Crude futures also came under pressure as the dollar strengthened after monthly US job growth was higher than expected. A stronger dollar makes oil denominated in greenbacks more expensive for buyers of other currencies. Read more
Brent crude oil futures fell 59 cents, or 0.8%, to $ 70.70, while US West Texas Intermediate (WTI) crude futures fell 81, or 1 , 2%, to settle at $ 68.28 per barrel.
For the week, the global benchmark Brent lost more than 6%, its strongest week of losses in four months, and WTI fell nearly 7% in its biggest weekly decline in nine months.
“The price development that we are seeing now is really a function of the macro situation,” said Howie Lee, an economist at Singapore’s OCBC bank. “The Delta variant is now really starting to take effect and you are seeing risk aversion in many markets, not just oil.”

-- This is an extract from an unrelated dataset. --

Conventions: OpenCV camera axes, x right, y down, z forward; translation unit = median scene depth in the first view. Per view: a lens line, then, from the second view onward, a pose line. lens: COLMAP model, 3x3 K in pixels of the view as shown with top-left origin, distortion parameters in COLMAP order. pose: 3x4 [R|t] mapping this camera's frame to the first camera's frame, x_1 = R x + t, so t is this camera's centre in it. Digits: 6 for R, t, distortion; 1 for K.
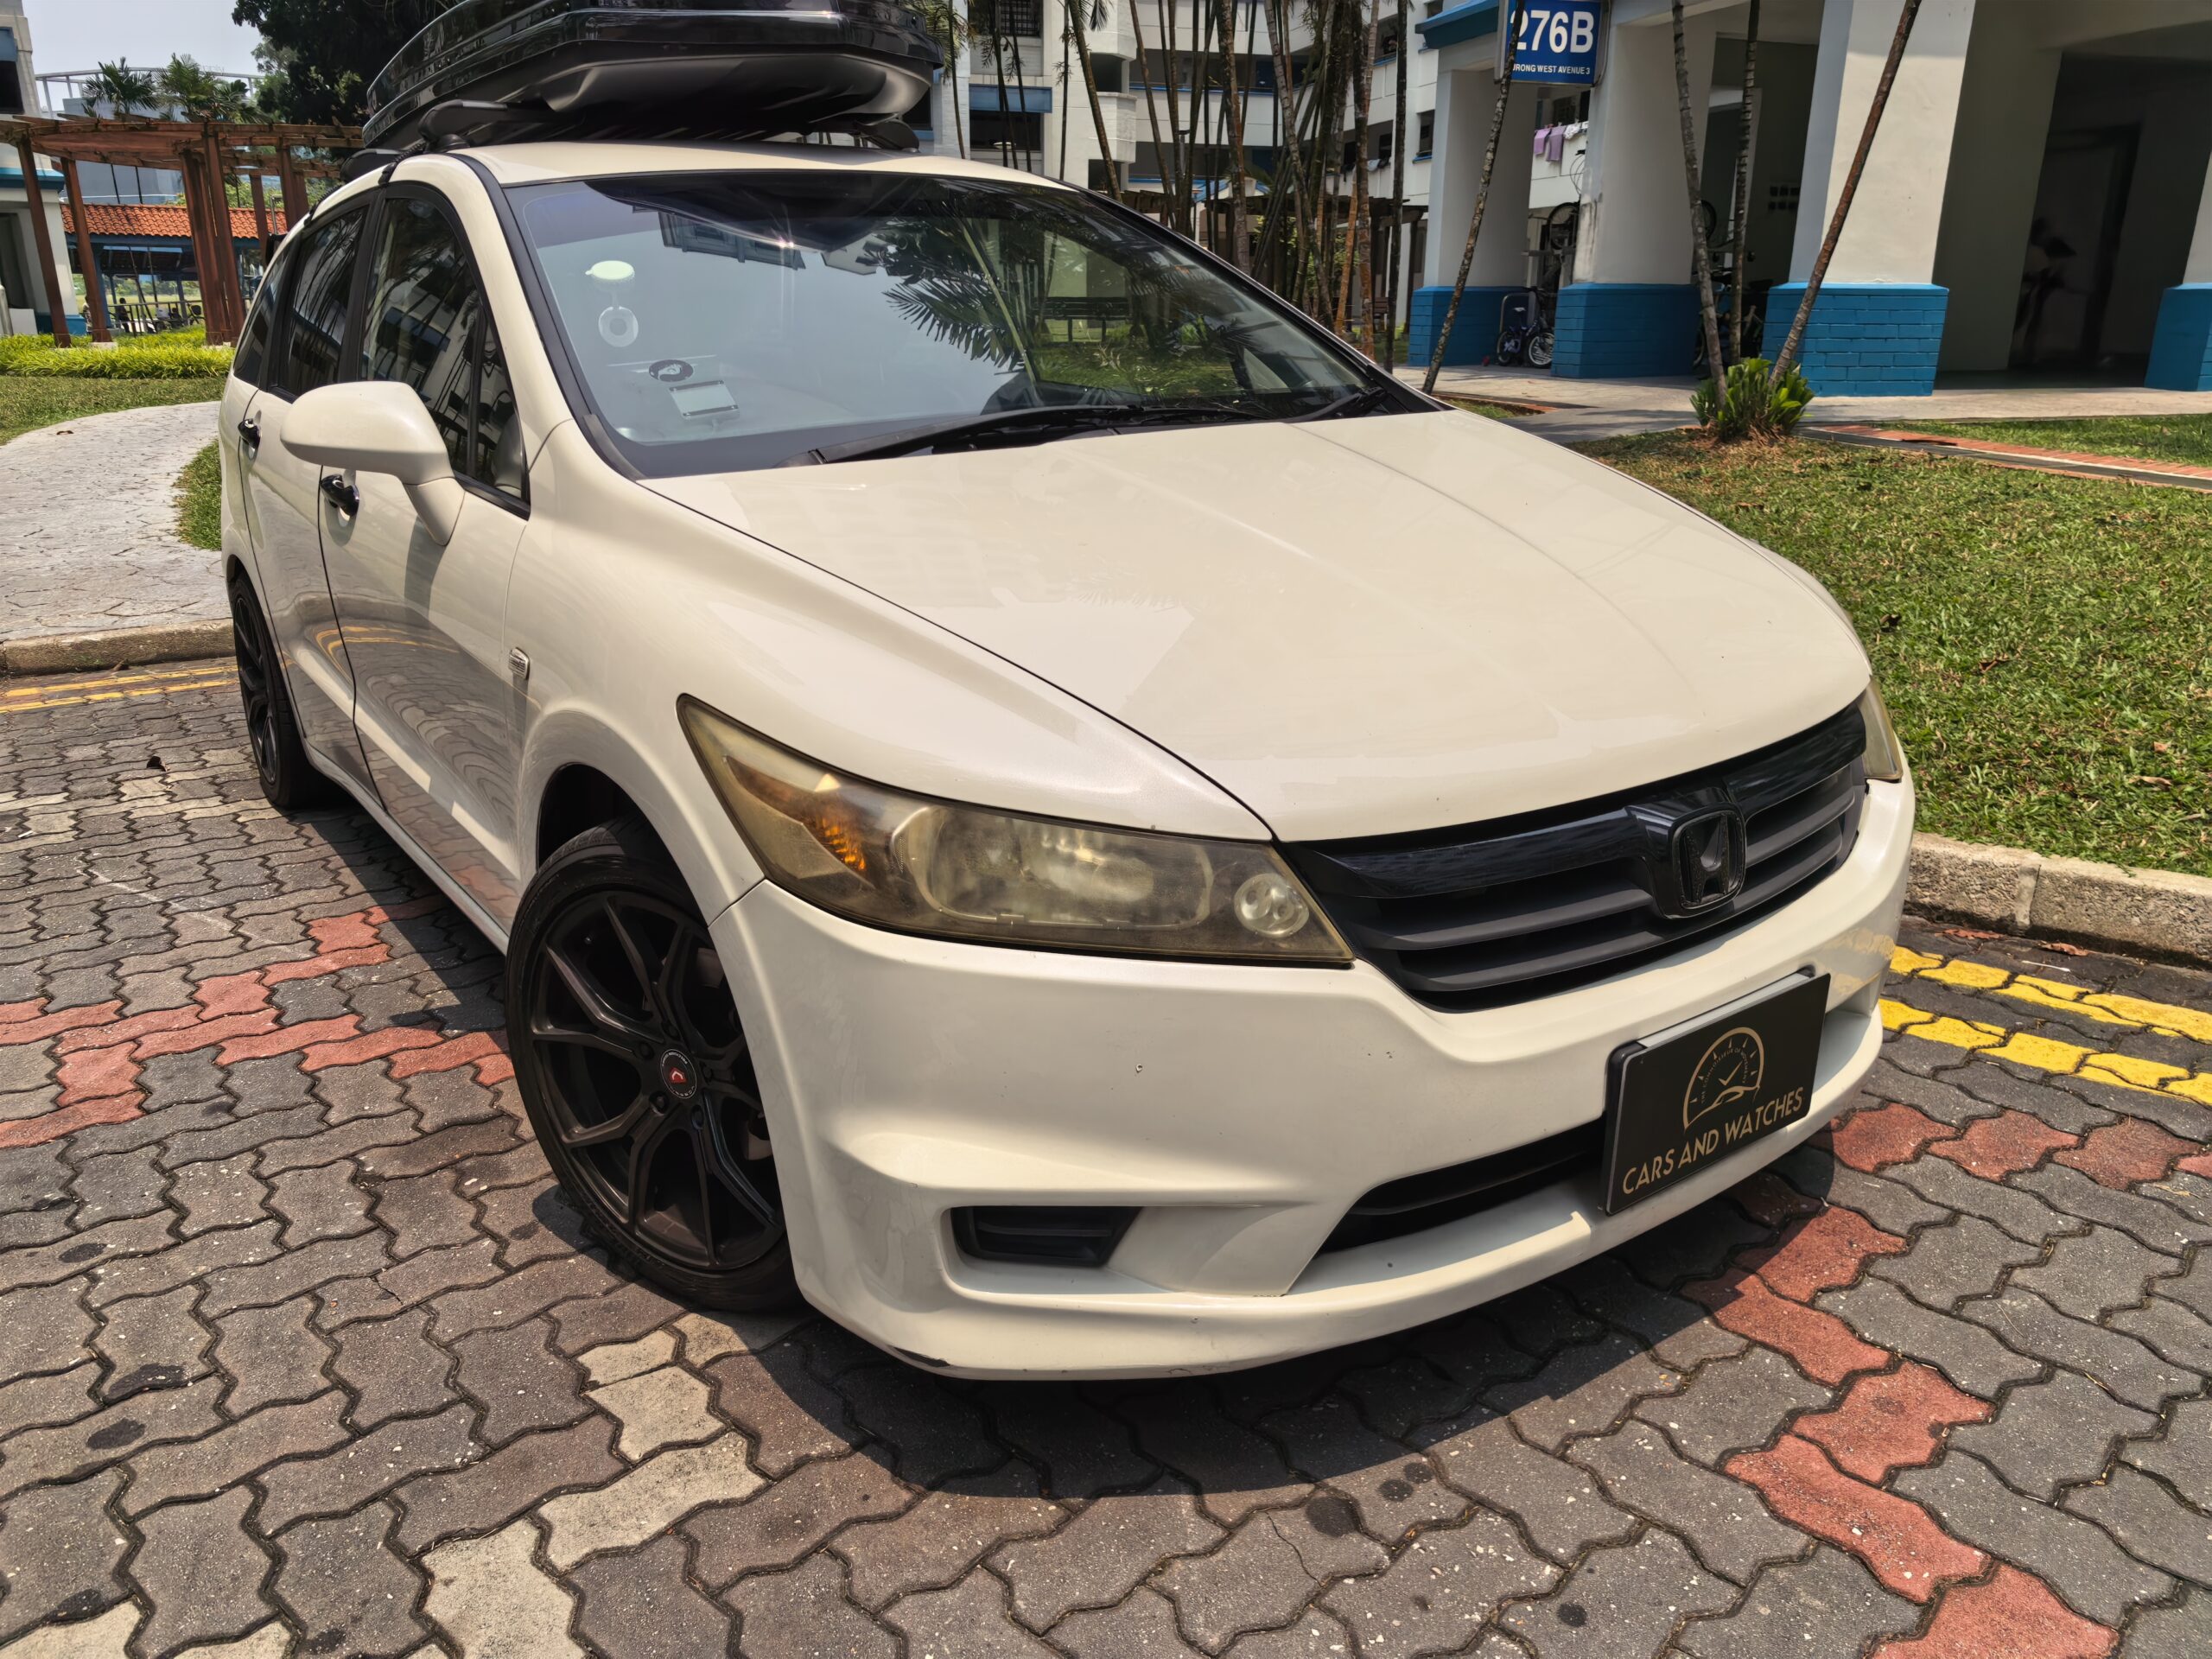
lens RADIAL K [[1567.1, 0, 1100.4], [0, 1567.1, 837.9], [0, 0, 1]] dist [0.003517, -0.008677]
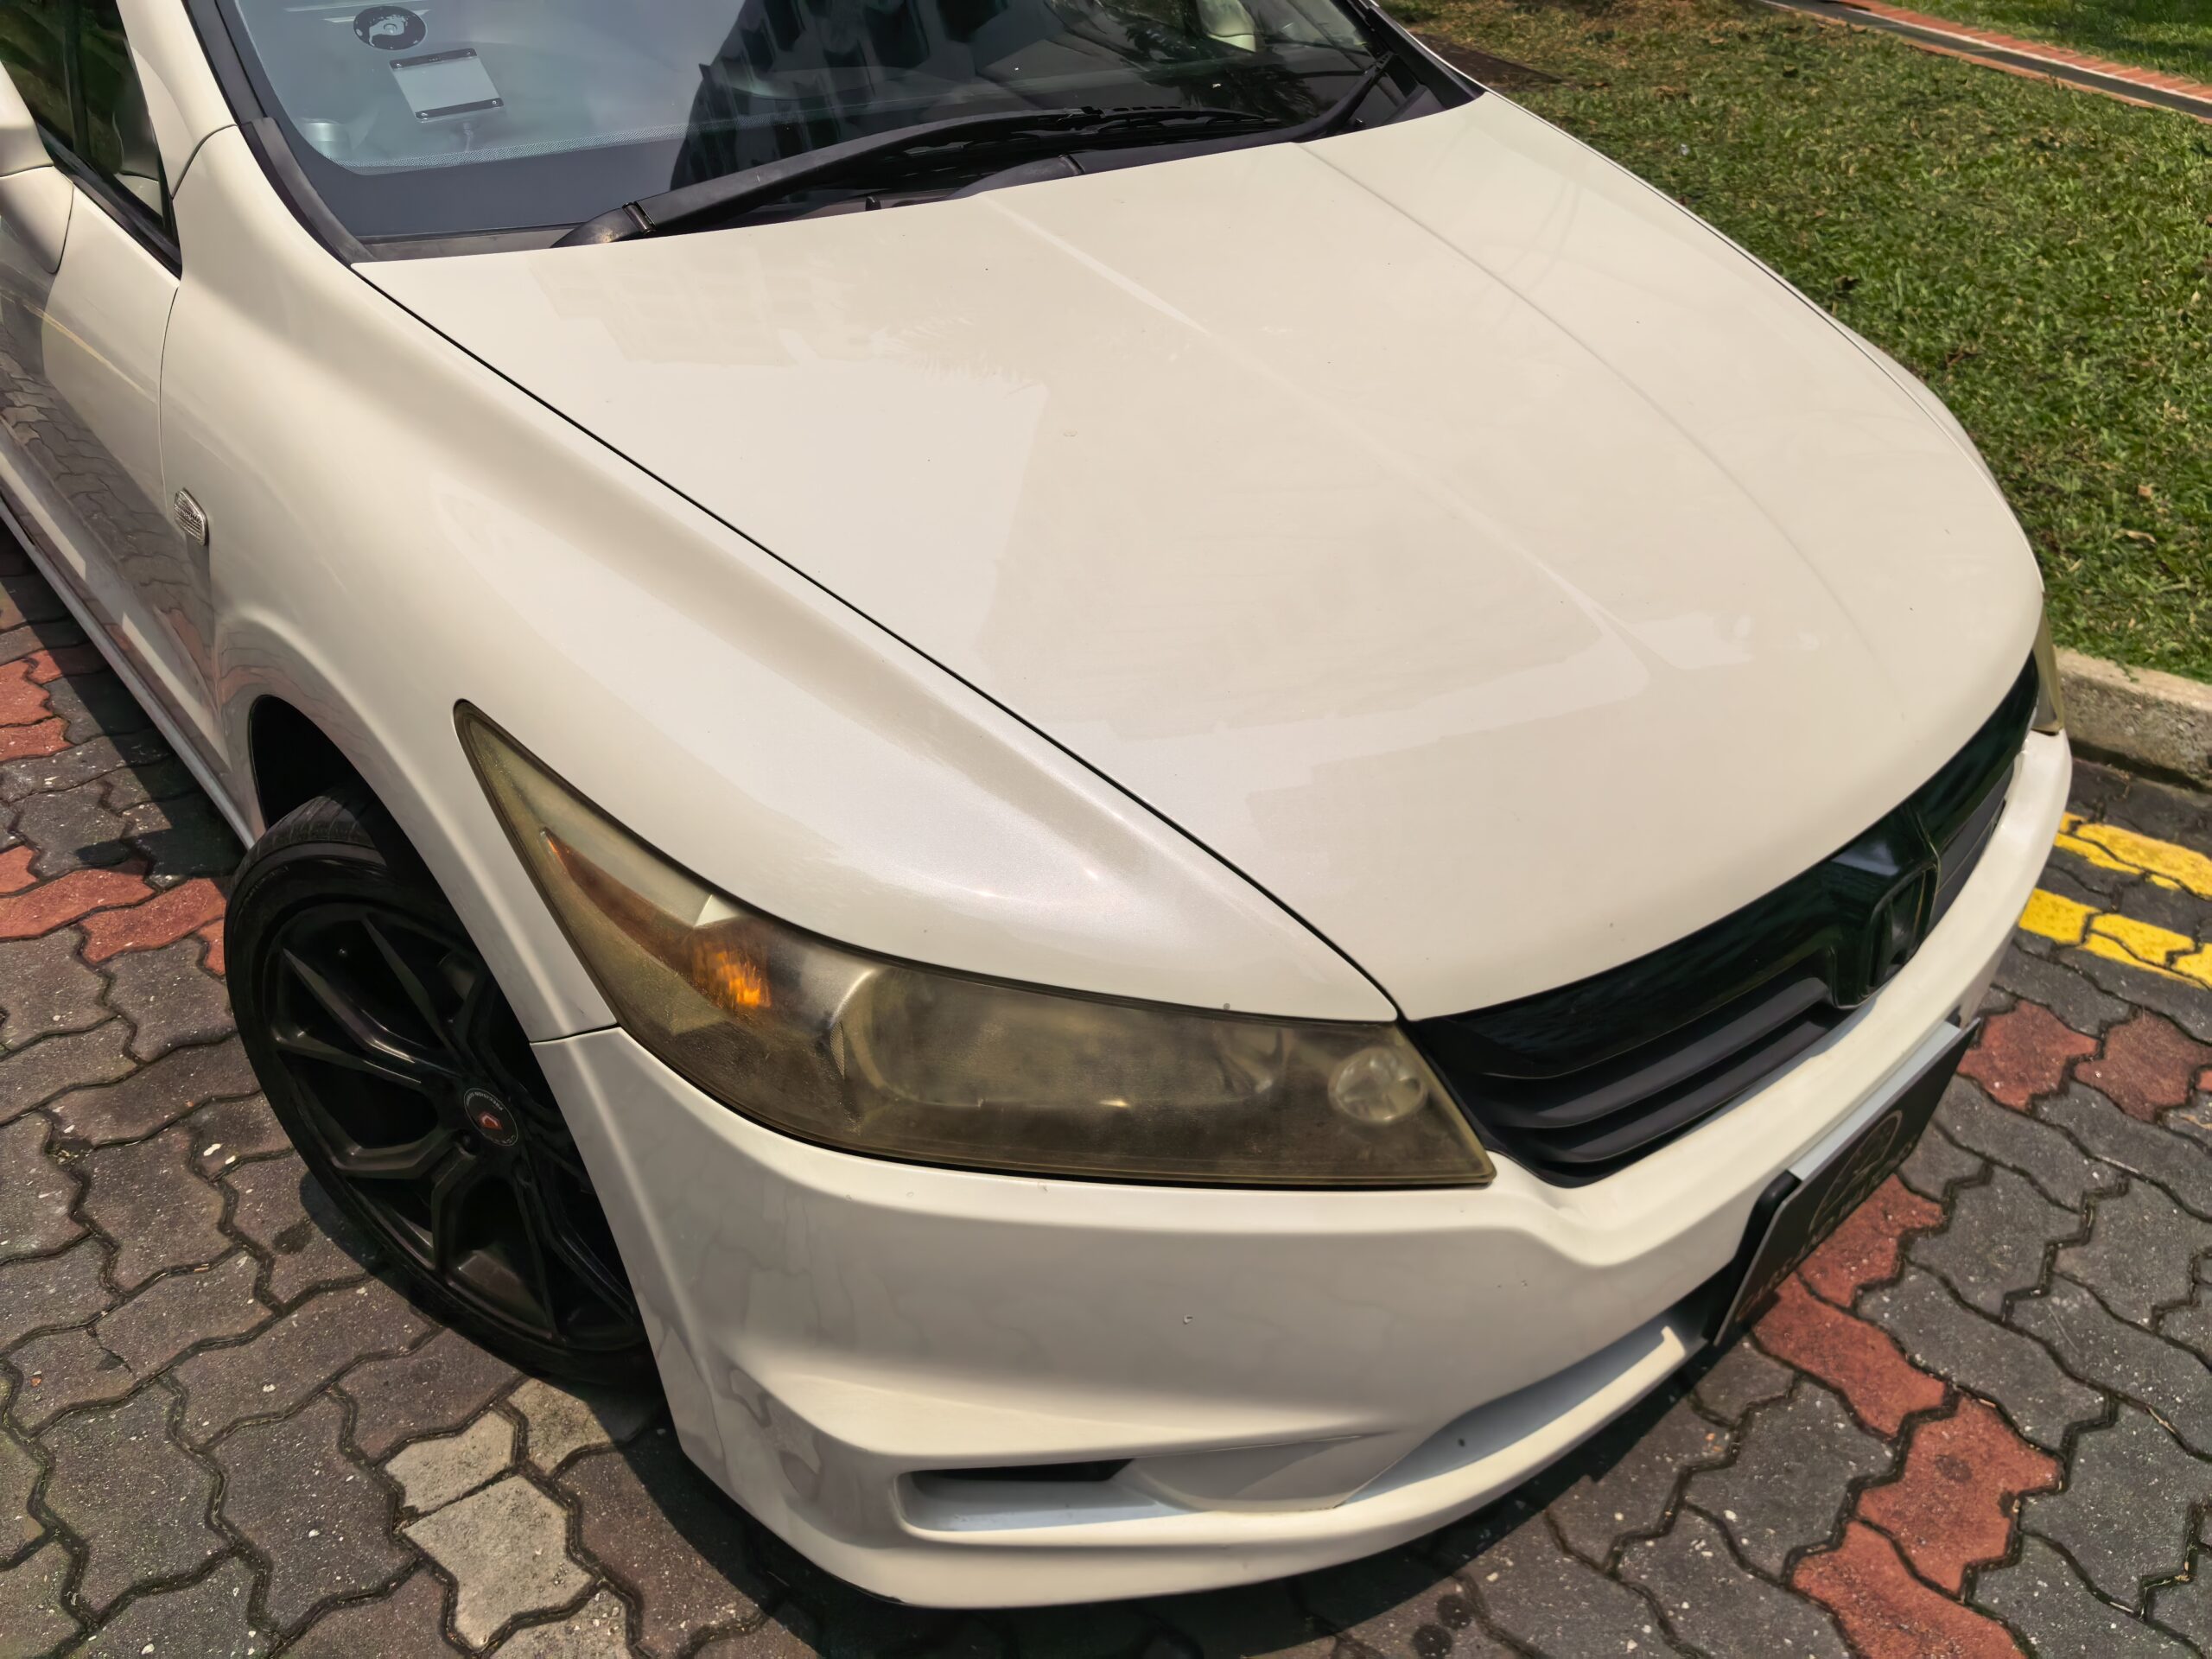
lens RADIAL K [[1567.1, 0, 1127.3], [0, 1567.1, 817.2], [0, 0, 1]] dist [0.003517, -0.008677]
pose [[0.989410, -0.005851, 0.145033, -0.077330], [-0.035752, 0.958579, 0.282574, -0.200359], [-0.140679, -0.284767, 0.948218, 0.291898]]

US President Joe Biden has said COVID-19 cases in the United States, which peaked in six months, will rise before dropping and the new Delta variant is wreaking unnecessary havoc in the country. Read more
Japan is set to extend emergency restrictions to more parts of the country, while China, the world’s second-largest oil consumer, has imposed restrictions in some cities and canceled flights. Read more
“The increase in travel restrictions in China has come under the microscope of traders and could become a key driver of oil prices during the month,” said Jim Ritterbusch, president of Ritterbusch and Associates LLC in Galena, in the Illinois.
U.S. oil rigs increased by two to 387 this week, energy services firm Baker Hughes Co. said. Growth in the number of rigs has slowed in recent months as drillers continue to focus on drilling. discipline of capital.